* [INSTRUCTION]: Report the number of lines in the material below that contain "laptop", without any other words.

SOURCE RECORDS START

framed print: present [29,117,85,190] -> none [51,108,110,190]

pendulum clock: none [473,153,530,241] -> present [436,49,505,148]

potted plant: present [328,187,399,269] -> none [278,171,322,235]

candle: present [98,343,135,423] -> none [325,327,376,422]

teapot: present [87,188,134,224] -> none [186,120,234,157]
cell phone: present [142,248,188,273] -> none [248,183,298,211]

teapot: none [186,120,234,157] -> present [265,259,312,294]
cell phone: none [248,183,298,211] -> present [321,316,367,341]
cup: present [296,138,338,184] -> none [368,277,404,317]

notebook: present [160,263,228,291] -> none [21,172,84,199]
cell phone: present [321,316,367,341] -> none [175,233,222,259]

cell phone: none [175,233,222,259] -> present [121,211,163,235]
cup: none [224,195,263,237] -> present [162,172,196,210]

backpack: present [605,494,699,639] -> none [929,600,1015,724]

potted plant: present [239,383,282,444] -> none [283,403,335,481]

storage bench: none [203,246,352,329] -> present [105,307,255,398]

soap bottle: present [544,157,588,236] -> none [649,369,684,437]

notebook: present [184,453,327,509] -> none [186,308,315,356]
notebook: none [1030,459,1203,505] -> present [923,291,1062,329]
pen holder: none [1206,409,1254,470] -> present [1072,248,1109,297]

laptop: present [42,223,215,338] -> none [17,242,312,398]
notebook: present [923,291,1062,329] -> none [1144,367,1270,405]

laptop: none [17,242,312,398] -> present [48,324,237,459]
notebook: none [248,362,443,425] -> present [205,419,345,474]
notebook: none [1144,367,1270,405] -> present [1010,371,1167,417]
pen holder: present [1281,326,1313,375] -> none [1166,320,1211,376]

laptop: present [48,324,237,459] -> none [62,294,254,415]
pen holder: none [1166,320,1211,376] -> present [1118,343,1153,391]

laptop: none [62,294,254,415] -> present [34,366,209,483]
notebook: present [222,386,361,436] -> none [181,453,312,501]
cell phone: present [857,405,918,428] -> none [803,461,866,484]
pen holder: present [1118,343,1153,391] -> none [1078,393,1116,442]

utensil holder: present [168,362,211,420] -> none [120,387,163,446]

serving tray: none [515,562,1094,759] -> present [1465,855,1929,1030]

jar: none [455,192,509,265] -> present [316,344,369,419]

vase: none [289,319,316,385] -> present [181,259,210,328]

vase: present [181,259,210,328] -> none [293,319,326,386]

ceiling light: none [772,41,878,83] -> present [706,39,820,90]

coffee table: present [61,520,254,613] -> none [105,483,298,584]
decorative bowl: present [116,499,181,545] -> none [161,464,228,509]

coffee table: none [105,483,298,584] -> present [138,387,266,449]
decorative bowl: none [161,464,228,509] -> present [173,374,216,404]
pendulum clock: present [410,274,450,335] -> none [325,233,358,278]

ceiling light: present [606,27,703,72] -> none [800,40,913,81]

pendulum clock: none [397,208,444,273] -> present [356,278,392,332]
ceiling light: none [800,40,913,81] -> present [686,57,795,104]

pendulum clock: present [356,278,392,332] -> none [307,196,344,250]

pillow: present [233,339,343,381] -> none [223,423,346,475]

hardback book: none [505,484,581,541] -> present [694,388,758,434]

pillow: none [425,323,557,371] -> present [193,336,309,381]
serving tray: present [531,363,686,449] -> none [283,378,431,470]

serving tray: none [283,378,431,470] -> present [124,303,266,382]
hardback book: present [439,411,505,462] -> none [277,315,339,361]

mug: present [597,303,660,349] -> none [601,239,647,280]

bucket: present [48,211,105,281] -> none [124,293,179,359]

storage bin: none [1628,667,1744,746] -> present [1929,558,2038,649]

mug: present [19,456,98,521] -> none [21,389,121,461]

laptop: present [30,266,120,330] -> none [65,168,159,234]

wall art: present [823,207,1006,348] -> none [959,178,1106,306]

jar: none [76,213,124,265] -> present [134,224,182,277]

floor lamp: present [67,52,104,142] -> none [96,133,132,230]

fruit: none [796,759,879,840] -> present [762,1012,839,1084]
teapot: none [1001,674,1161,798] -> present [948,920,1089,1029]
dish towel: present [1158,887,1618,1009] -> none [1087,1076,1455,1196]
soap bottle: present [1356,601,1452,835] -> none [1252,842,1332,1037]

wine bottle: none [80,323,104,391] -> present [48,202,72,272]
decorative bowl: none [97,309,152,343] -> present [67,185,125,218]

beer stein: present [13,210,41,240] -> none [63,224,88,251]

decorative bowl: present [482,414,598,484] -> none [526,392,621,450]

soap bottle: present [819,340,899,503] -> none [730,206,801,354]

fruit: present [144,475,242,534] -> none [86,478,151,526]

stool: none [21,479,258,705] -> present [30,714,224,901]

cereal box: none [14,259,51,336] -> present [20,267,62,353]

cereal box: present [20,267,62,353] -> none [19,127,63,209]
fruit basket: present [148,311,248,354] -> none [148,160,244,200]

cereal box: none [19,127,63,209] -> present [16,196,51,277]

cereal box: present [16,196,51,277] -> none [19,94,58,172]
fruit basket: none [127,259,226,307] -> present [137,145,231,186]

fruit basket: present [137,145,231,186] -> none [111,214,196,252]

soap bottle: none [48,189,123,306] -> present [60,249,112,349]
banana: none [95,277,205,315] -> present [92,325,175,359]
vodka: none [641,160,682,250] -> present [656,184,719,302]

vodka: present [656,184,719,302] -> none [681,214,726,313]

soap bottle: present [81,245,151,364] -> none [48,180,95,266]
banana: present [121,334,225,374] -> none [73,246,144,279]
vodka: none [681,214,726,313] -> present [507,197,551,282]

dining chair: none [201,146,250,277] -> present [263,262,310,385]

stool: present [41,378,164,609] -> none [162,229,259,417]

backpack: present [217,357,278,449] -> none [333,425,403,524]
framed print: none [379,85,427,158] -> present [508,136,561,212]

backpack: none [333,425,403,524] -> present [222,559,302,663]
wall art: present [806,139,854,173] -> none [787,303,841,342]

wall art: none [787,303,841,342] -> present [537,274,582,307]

SOURCE RECORDS END

* [OUTPUT]: 5